3. The audio cable connector of claim 1, wherein the logic and control circuitry further comprises impedance matching circuitry for a loudspeaker of the communications headset.

4. The audio cable connector of claim 1, wherein each of the first impedance matching circuitry and the second impedance matching circuitry comprise: inductors, capacitors, or combinations thereof.

5. The audio cable connector of claim 1, wherein the logic and control circuitry comprises an analog switching component actuated by the switch.

6. The audio cable connector of claim 1, wherein the logic and control circuitry further comprises power supply circuitry.

7. The audio cable connector of claim 1, wherein the plug comprises a plurality of conductors separated by a plurality of insulators.

8. An audio cable connector with selectable impedance, comprising:

a cable comprising a plurality of wires configured to connect to a communications headset;

a plug configured to connect to a communications device;

a housing configured to contain logic and control circuitry;

logic and control circuitry positioned within the housing and operable to receive input from a user and to connect impedance matching circuitry between a microphone input from the cable and the plug, the logic and control circuitry comprising: a plurality of impedance matching circuits; a switch operable to cause the logic and control circuitry to select a desired one of the plurality of impedance matching circuits for connection to the microphone input upon actuation of the switch by a user.

9. The audio cable connector of claim 8, wherein the switch comprises a push button switch positioned within and protruding from the housing such that it is operable by a user.

10. The audio cable connector of claim 8, wherein the logic and control circuitry further comprises impedance matching circuitry for one or more loudspeakers of the communications headset.

11. The audio cable connector of claim 8, wherein each of the first impedance matching circuitry and the second impedance matching circuitry comprise: inductors, capacitors, or combinations thereof.

12. The audio cable connector of claim 8, wherein the logic and control circuitry comprises a plurality of analog switching components each actuated by the switch.

13. The audio cable connector of claim 8, wherein the logic and control circuitry further comprises power supply circuitry.

14. The audio cable connector of claim 8, wherein the plug comprises a plurality of conductors separated by a plurality of insulators.

15. An audio cable connector with selectable impedance, comprising:

a cable comprising a plurality of wires configured to connect to a communications headset;

a plug configured to connect to a communications device, the plug comprising a plurality of conductors each in communication with a corresponding one of the plurality of wires;

a housing configured to contain logic and control circuitry;

logic and control circuitry positioned within the housing and operable to receive input from a user and to connect impedance matching circuitry between an input from at least one of the plurality of wires of the cable and one of the plurality of conductors of the plug;

first impedance matching circuitry comprising a low impedance interface; second impedance matching circuitry comprising a high impedance interface; and

a switch operable to cause the logic and control circuitry to select one of the first impedance matching circuitry or the second impedance matching circuitry for connection to the input from at least one the plurality of wires upon actuation of the switch by a user.
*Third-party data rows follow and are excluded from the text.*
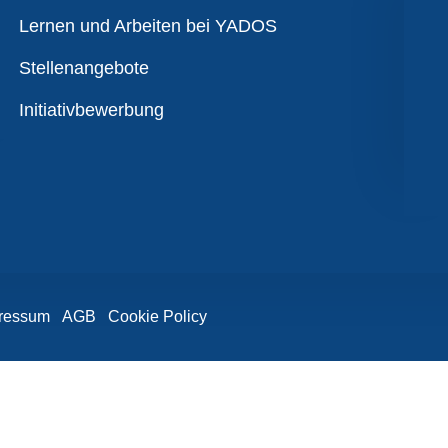
Übersicht
Lernen und Arbeiten bei YADOS
Stellenangebote
Initiativbewerbung
ressum
AGB
Cookie Policy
16. The audio cable connector of claim 15, wherein the switch comprises a push button switch positioned within and protruding from the housing such that it is operable by a user.

17. The audio cable connector of claim 15, wherein the logic and control circuitry further comprises impedance matching circuitry for a loudspeaker of the communications headset.

18. The audio cable connector of claim 15, wherein each of the first impedance matching circuitry and the second impedance matching circuitry comprise: inductors, capacitors, or combinations thereof.

19. The audio cable connector of claim 15 wherein the logic and control circuitry comprises an analog switching component actuated by the switch.

20. The audio cable connector of claim 15 wherein the logic and control circuitry further comprises power supply circuitry.